The second enforcement action, against HP, Inc., involved similar allegations of failing to disclose trends involving aggressive inventory management and sales practices and the resulting impact on current and future results.15 In an effort to meet quarterly sales targets, regional managers at HP used a variety of incentives to accelerate, or “pull-in”, sales that were otherwise forecasted to materialize in later quarters. In addition, in one international region, HP sold printing supplies at substantial discounts to distributors known to be selling outside of their territory in violation of HP policy and the respective distributor agreements. These out of territory sales resulted in significant margin erosion compounded by the cannibalization of other HP sales in these territories. Similar to the Diageo enforcement action, there was no finding that any of these practices resulted in improper revenue recognition. Rather, the SEC alleged that HP failed to disclose known trends and uncertainties associated with these sales practices, including that the trend of increased quarter-end discounting, resulting in margin erosion and channel inventory buildup, would have an adverse impact on future quarterly results causing HP’s results to not be indicative of future operating results.

Perquisites Enforcement Action. On September 30, 2020, the SEC settled an enforcement action against Hilton Worldwide Holdings, Inc. for failing to disclose $1.7 million worth of travel-related perquisites and personal benefits to its named executive officers, including the Chief Executive Officer.16 The implicated perquisites include personal use of Hilton’s corporate aircraft and hotel stays by executive officers. In its enforcement order, the SEC emphasized that the exception from disclosure for benefits that are integrally and directly related to an executive’s job is very narrow. Business purpose or convenience does not affect the classification of an item as a perquisite where it is not “integrally and directly” related to the performance of the executive’s job. Also of note, the SEC touted in its press release announcing the enforcement action that it was generated through the use of risk-based data analytics to uncover potential violations related to corporate perquisites.

Notes:

1 CF Disclosure Guidance: Topic 9 (Issued March 25, 2020) and CF Disclosure Guidance: Topic 9A (issued June 23, 2020).
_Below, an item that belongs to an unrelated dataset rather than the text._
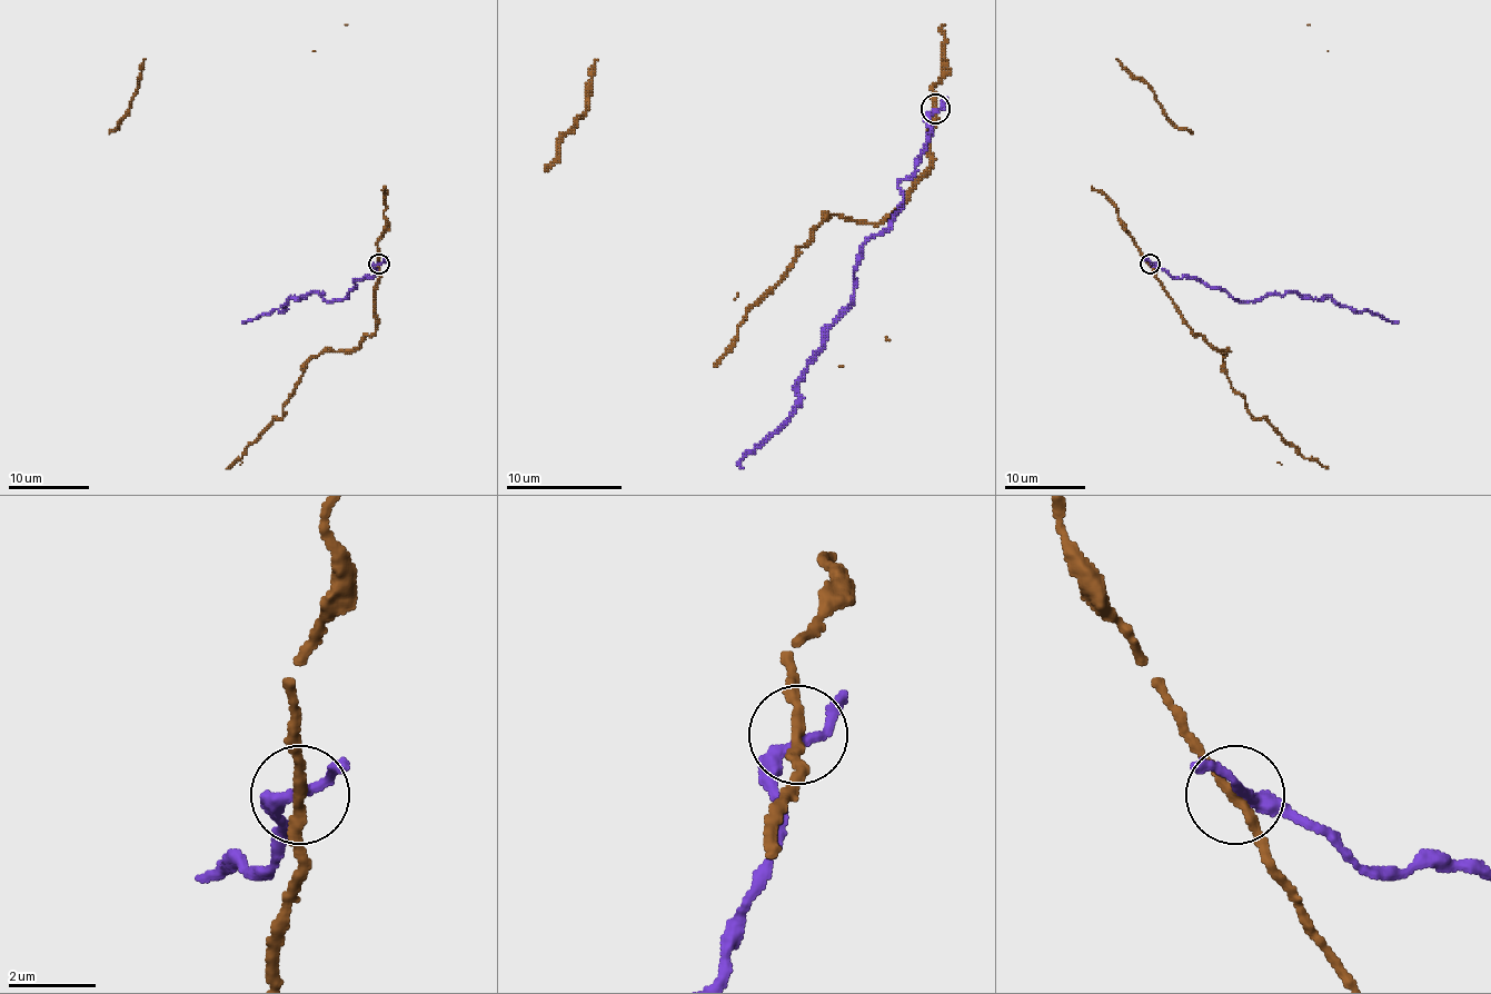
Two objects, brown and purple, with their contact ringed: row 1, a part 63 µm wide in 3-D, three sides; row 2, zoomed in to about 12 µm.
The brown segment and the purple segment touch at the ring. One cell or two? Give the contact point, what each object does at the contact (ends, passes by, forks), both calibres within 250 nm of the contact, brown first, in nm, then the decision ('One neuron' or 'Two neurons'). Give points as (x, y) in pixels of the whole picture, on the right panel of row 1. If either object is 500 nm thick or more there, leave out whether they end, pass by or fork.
Place: (1150, 264). At the ring brown passes by. At the ring purple passes by. Thickness 200 nm (brown) against 240 nm. Two neurons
2 For a discussion of recently adopted changes to Regulation S-K, Item 101, Item 105 and Item 303 see “SEC Reporting Update”.

3 See id.

4 See id.

5 See Ernst & Young LLP, SEC Reporting Update, Highlights of trends in 2020 SEC comment letters (Sept. 2020).

6 See id.

7 See id.

8 See id.

9 See id.

10 See id.

11 See id.

12 As a sharp illustration, in September 2020, the SEC settled an enforcement action against BMW for inaccurate disclosures of its retail sales in the United States, which BMW had held out as a key performance indicator. See In re Bayerische Motoren Werke Aktiengesellschaft, BMW of North America, LLC, and BMW US Capital, LLC (SEC Admin. Proc. File No. 3-20060; Sept. 24, 2020).
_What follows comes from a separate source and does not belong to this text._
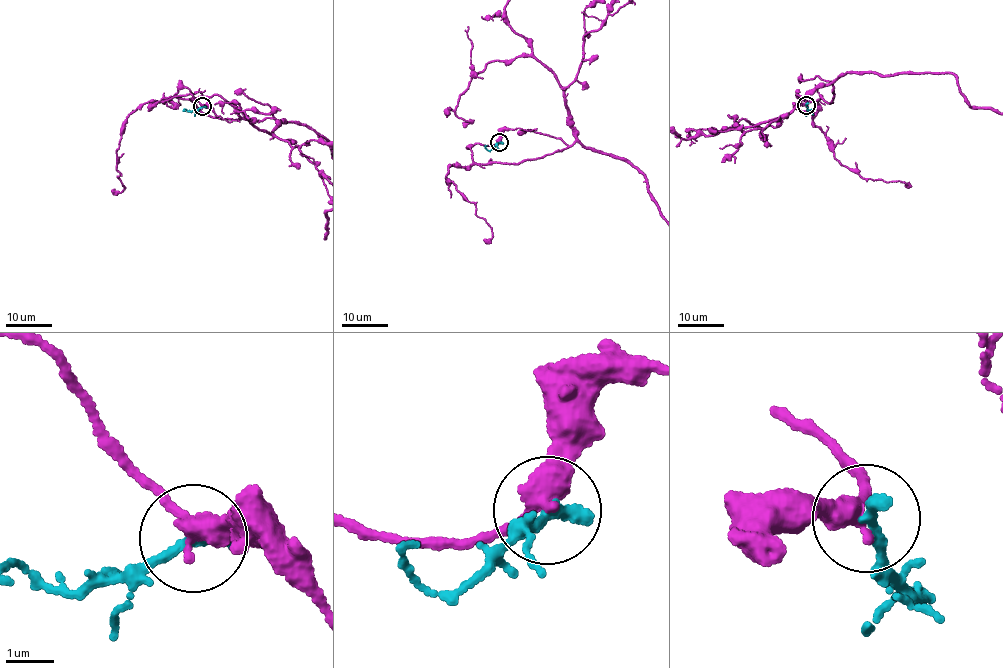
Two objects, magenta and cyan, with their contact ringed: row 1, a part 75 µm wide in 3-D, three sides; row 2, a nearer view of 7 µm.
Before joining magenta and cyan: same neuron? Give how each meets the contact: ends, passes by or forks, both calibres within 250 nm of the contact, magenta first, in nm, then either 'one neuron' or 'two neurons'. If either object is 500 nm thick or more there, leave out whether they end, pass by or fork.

13 Regulation S-K, Item 303(a)(3)(ii). See also the discussion of recently adopted changes to this standard under “SEC Reporting Update—November Amendments—Item 303: Management’s Discussion and Analysis of Financial Condition and Results of Operations.”
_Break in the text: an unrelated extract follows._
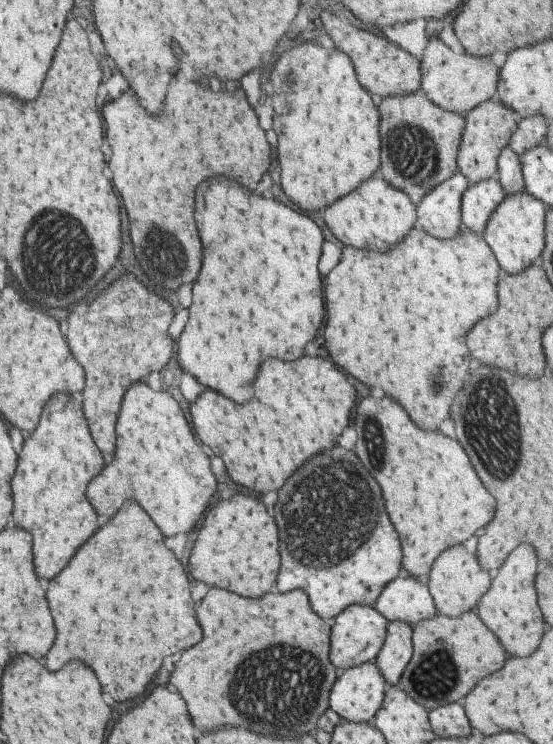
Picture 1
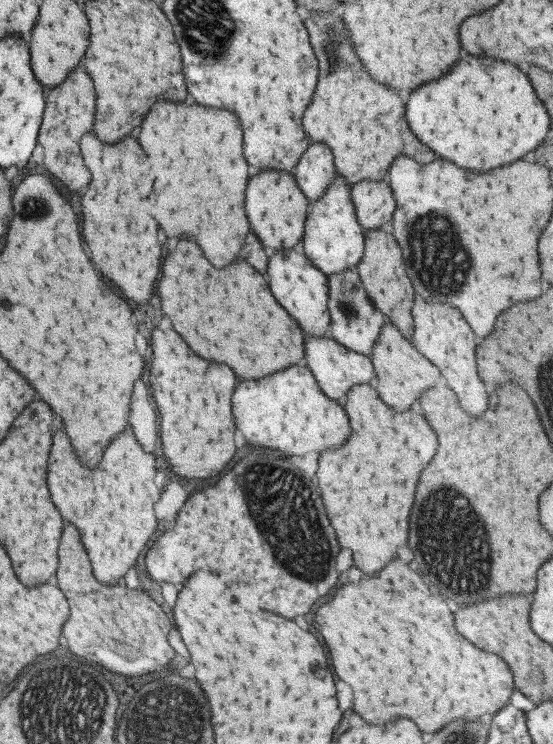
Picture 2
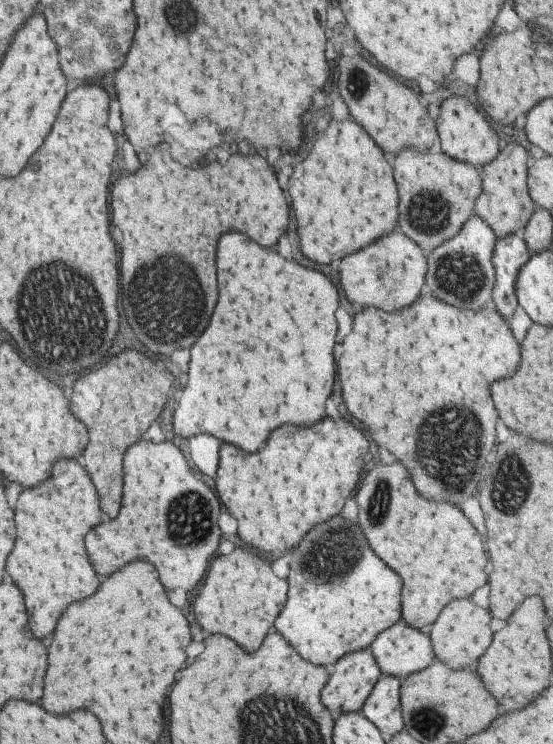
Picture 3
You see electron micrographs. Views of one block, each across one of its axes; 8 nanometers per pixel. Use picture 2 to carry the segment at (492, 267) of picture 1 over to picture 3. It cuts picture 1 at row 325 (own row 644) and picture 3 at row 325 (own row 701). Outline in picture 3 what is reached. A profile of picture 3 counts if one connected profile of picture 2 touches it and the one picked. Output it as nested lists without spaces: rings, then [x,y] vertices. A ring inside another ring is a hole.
[[[427,294],[419,296],[419,302],[415,300],[393,314],[363,308],[355,314],[353,330],[343,338],[341,346],[343,352],[337,358],[337,376],[345,408],[377,444],[383,444],[395,456],[403,452],[399,460],[409,470],[415,488],[425,498],[457,504],[465,486],[477,486],[479,498],[485,470],[489,470],[489,450],[493,450],[493,428],[497,420],[487,386],[491,380],[509,376],[509,372],[517,368],[520,356],[519,344],[508,323],[497,314],[493,301],[487,300],[481,310],[459,310]],[[423,422],[425,446],[417,446]]]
14 See In re Diageo plc (SEC Admin. Proc. File No. 3-19701; Feb. 19, 2020).

15 See In re HP, Inc. (SEC Admin. Proc. File No. 3-20112; Sept. 30, 2020).

16 See In re Hilton Worldwide Holdings Inc. (SEC Admin. Proc. File No. 3-20109; Sept. 30, 2020).

DISCLAIMER: Because of the generality of this update, the information provided herein may not be applicable in all situations and should not be acted upon without specific legal advice based on particular situations.